It’s all my mother’s fault. Really!
She got the genealogy bug when I started college. I don’t know what prompted her to start, but before I knew it, she had letters to family members familiar and obscure flying all over the country. First envelopes, then boxes were used to store the information she had. She visited spots where the family had lived, and found cousins at some reunions she went to. The really big pedigree charts were cool as they filled up one generation after another. Mom would tell me about her latest finds, and it was a joy to share that with her, but that was all the interest I had in them. Mom discovered that her maiden name could be traced back in a direct line to the Revolutionary war, so we joined the Daughters of the American Revolution. With a little more work, she found a couple other lines that also became “supplemental” lines. And going a little further back, she found where the line qualified us for the Colonial Dames of the 17th Century. She joined that one, too.
After college, I married, and discovered – to my shock – that no one had ever researched my husband’s family at all. He didn’t know anything beyond his grandparents, and his mom knew only a tiny bit more on her family. Since his name is fairly unique, I figured I’d dig and see what I could find out, and I wouldn’t be duplicating anything my mom had already done.
And so it began, slowly seeping under my skin, until it became a point of pride to be able to find another generation, and another. Digging I discovered a family member who lost a leg in the Civil War. And there once was a town named for his family! One of his ancestors was born in1772 and died in 1852 – living to be 80 was quite a feat in those days! It wasn’t skeletons in the closet we were finding, it was fleshing out the actual living people he descended from. I was hooked.
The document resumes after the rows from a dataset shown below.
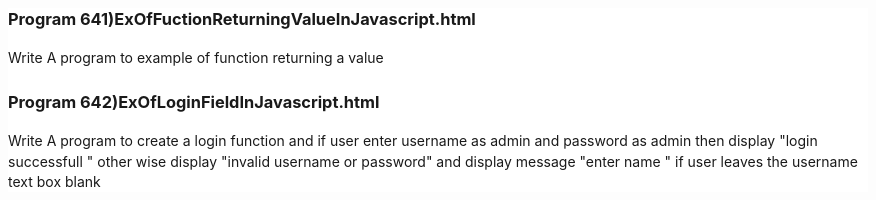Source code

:### Program 641)ExOfFuctionReturningValueInJavascript.html
Write A program to example of function returning a value

### Program 642)ExOfLoginFieldInJavascript.html
Write A program to create a login function and if user enter username as admin and password as admin then 
display "login successfull " other wise display "invalid username or password"
and display message "enter name " if user leaves the username text box blank


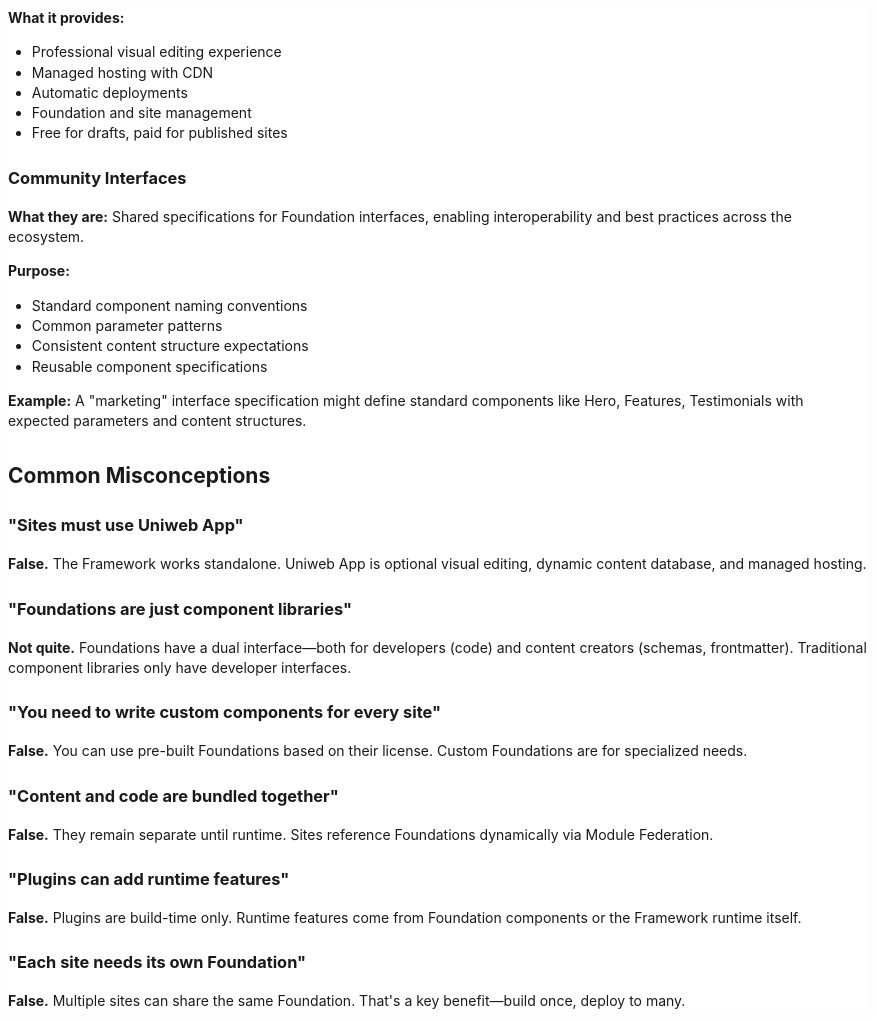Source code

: **What it provides:**

- Professional visual editing experience
- Managed hosting with CDN
- Automatic deployments
- Foundation and site management
- Free for drafts, paid for published sites

### Community Interfaces

**What they are:** Shared specifications for Foundation interfaces, enabling interoperability and best practices across the ecosystem.

**Purpose:**

- Standard component naming conventions
- Common parameter patterns
- Consistent content structure expectations
- Reusable component specifications

**Example:** A "marketing" interface specification might define standard components like Hero, Features, Testimonials with expected parameters and content structures.

## Common Misconceptions

### "Sites must use Uniweb App"

**False.** The Framework works standalone. Uniweb App is optional visual editing, dynamic content database, and managed hosting.

### "Foundations are just component libraries"

**Not quite.** Foundations have a dual interface—both for developers (code) and content creators (schemas, frontmatter). Traditional component libraries only have developer interfaces.

### "You need to write custom components for every site"

**False.** You can use pre-built Foundations based on their license. Custom Foundations are for specialized needs.

### "Content and code are bundled together"

**False.** They remain separate until runtime. Sites reference Foundations dynamically via Module Federation.

### "Plugins can add runtime features"

**False.** Plugins are build-time only. Runtime features come from Foundation components or the Framework runtime itself.

### "Each site needs its own Foundation"

**False.** Multiple sites can share the same Foundation. That's a key benefit—build once, deploy to many.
Eventually, mom decided it was time to let the research go, and I inherited the boxes. By then I was a technophile, with the best home computer equipment I could afford. I was also 40 miles from the nearest town with a library! So began the process of putting the information in the boxes into a more ‘permanent’ collection. With that, I had to find the “right” program, the “right” digital image settings, the “right” way to document the information I had in my hands. A friend of mine calls it, “bulldog determination.” I also turned to the then-limited resources of the Internet to give me clues to follow up on.
Years later, I was to discover what made genealogy such a good ‘fit’ for me – a StrengthsQuest evaluation of my personality showed that Context was one of my top traits. Context is described as looking back to understand the present. Only by looking back at the past can I see the present day and plan for the future. Another was Learner, and oh yes, I do love to learn! Keeping on top of new things and being good at using new tools excites me and keeps me moving forward. One other strength was Input – aka the collector. I collect data, information, objects – and family history. I want the facts about my family, and any family that I work with. If I don’t have the proof, then an analysis of the data is required, and my Focus comes into play, causing me to filter information and whether or not something helps me reach a goal.
Since taking over for my mother, we’ve found even more generations, and many on the female side of the trees. One line goes back to France, another to England, more from Scotland. Many lines were here in time to fight for the American Revolution – on both sides! The DAR and Colonial Dames were just the first of many lineage societies we qualified to join.